→ **TRAVAIL À RÉALISER**
Recopiez à l'identique toutes les entrées ci-dessous en laissant de côté les images.
========================================================================
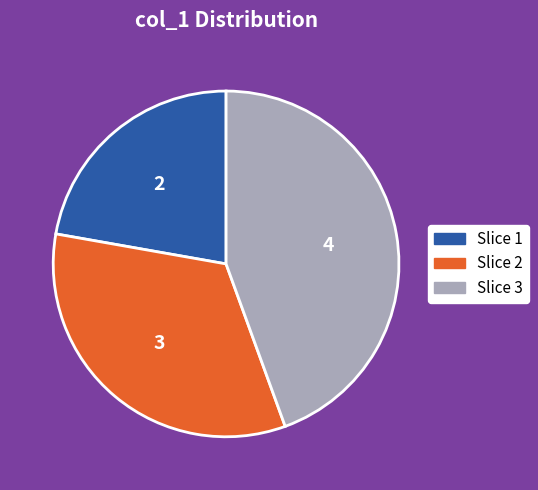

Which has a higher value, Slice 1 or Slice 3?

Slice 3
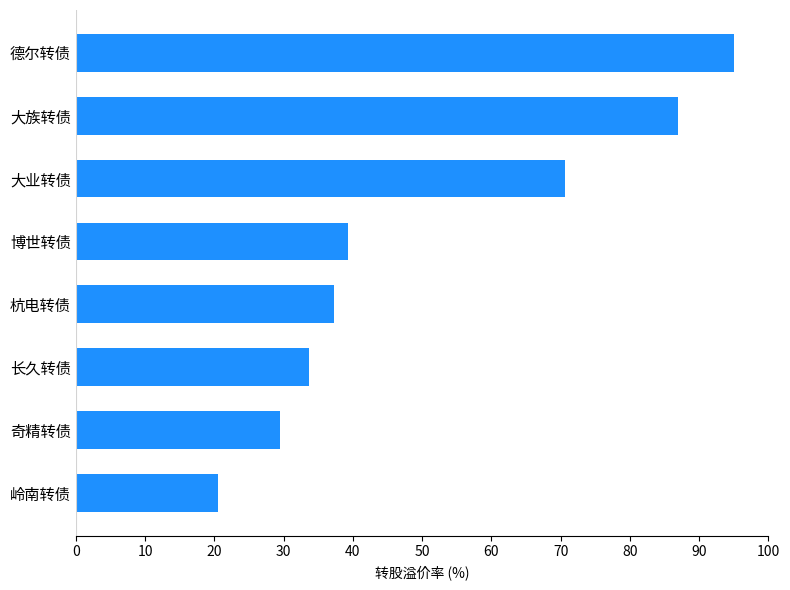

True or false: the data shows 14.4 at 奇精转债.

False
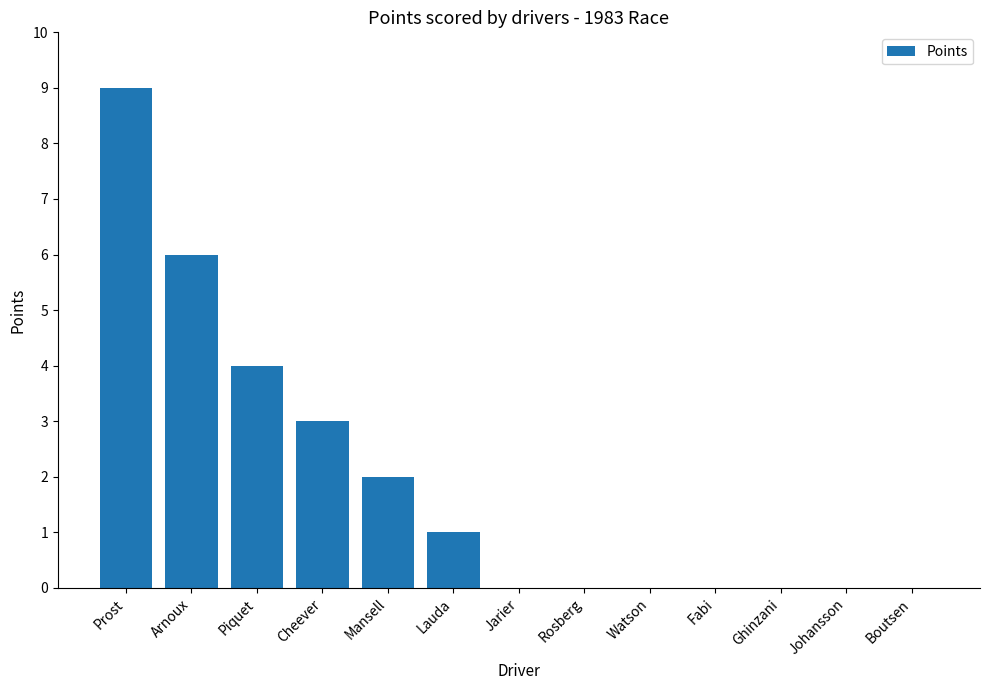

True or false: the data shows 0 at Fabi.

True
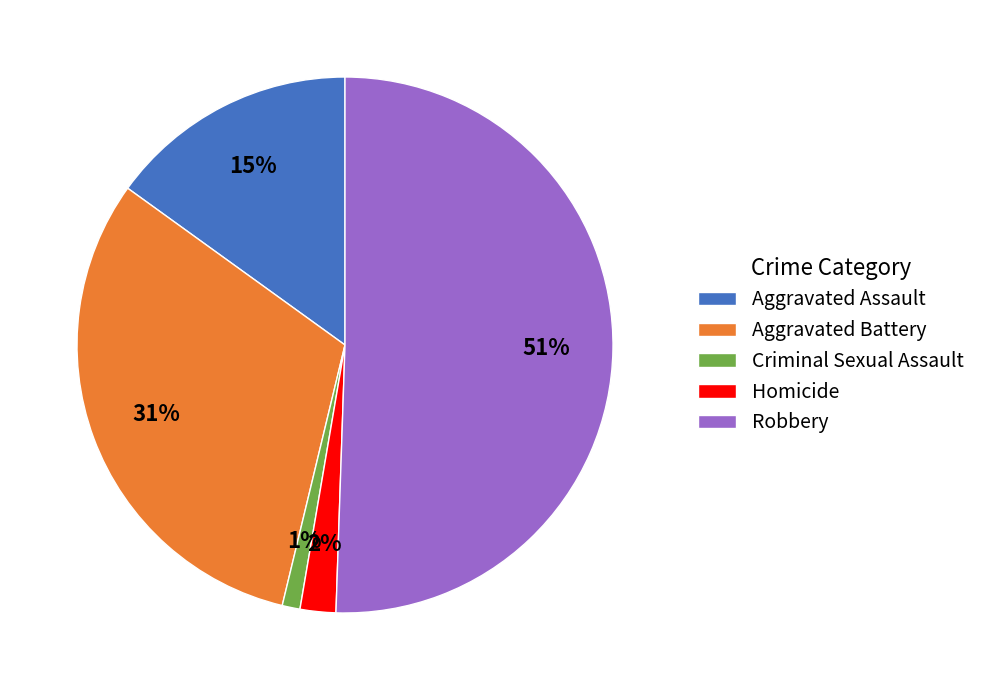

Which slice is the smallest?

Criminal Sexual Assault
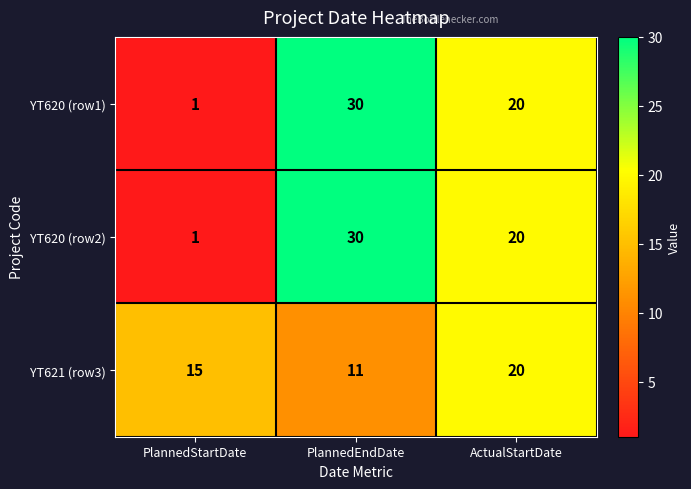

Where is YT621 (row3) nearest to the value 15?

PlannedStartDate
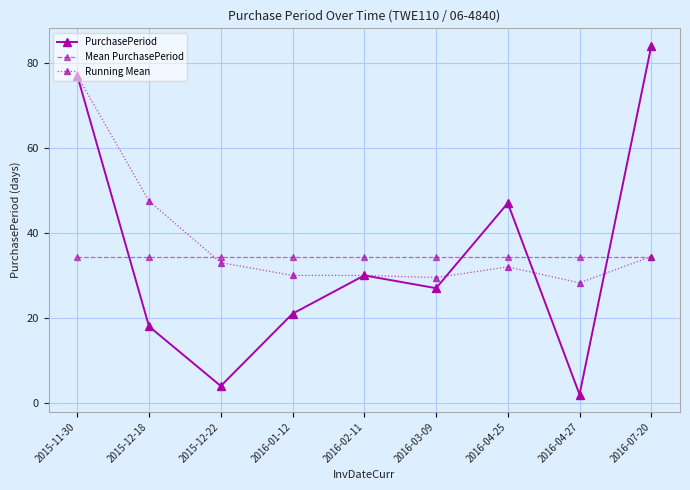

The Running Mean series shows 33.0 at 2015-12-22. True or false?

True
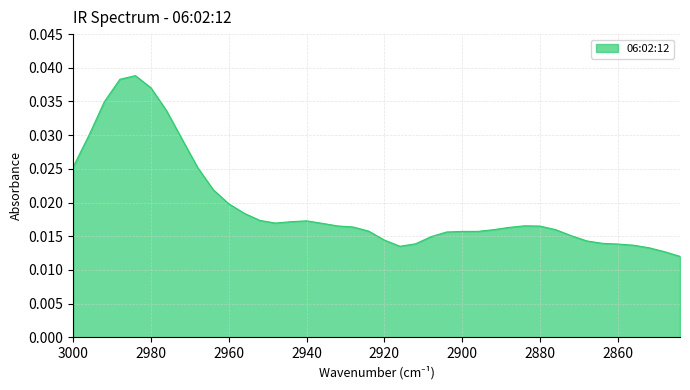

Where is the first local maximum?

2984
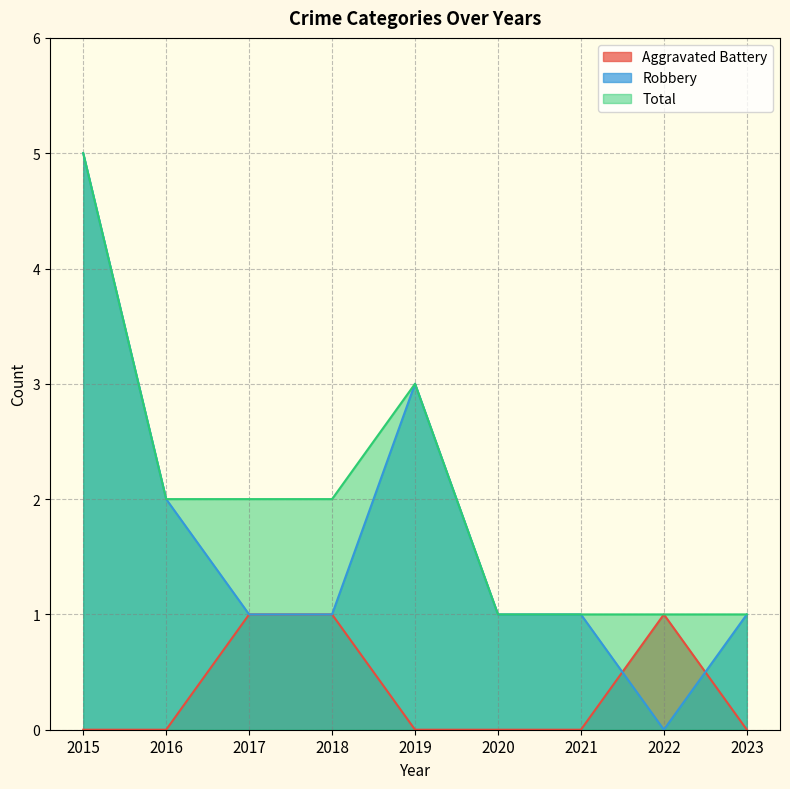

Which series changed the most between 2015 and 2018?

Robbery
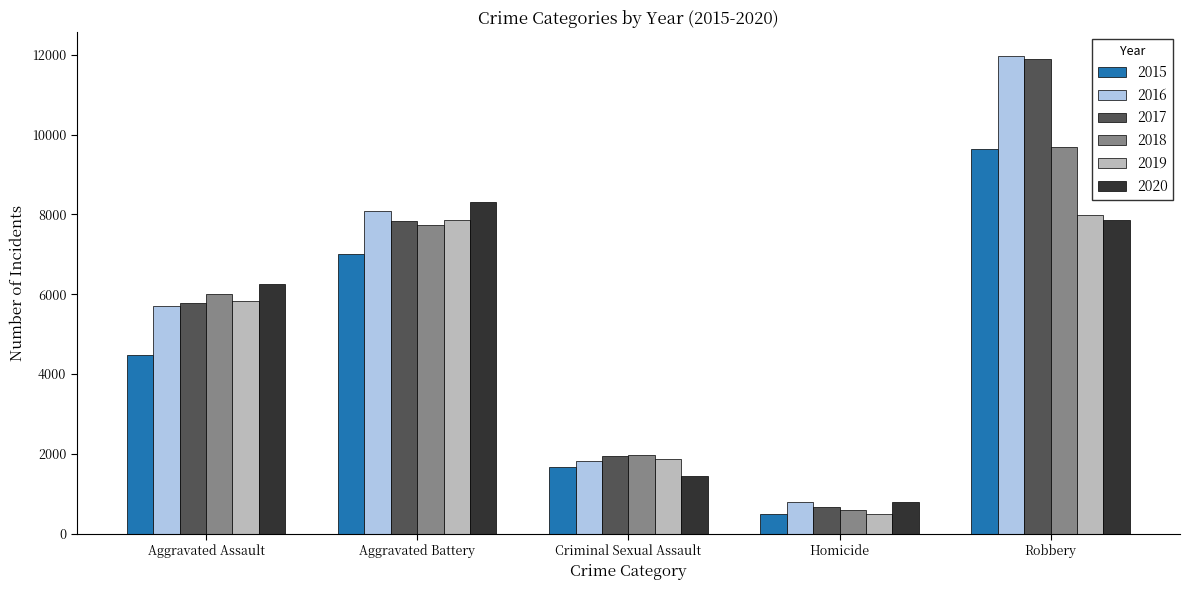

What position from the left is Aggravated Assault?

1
========================================================================
→ **RÉPONSE À L'EXERCICE**
Which has a higher value, Slice 1 or Slice 3?

Slice 3

True or false: the data shows 14.4 at 奇精转债.

False

True or false: the data shows 0 at Fabi.

True

Which slice is the smallest?

Criminal Sexual Assault

Where is YT621 (row3) nearest to the value 15?

PlannedStartDate

The Running Mean series shows 33.0 at 2015-12-22. True or false?

True

Where is the first local maximum?

2984

Which series changed the most between 2015 and 2018?

Robbery

What position from the left is Aggravated Assault?

1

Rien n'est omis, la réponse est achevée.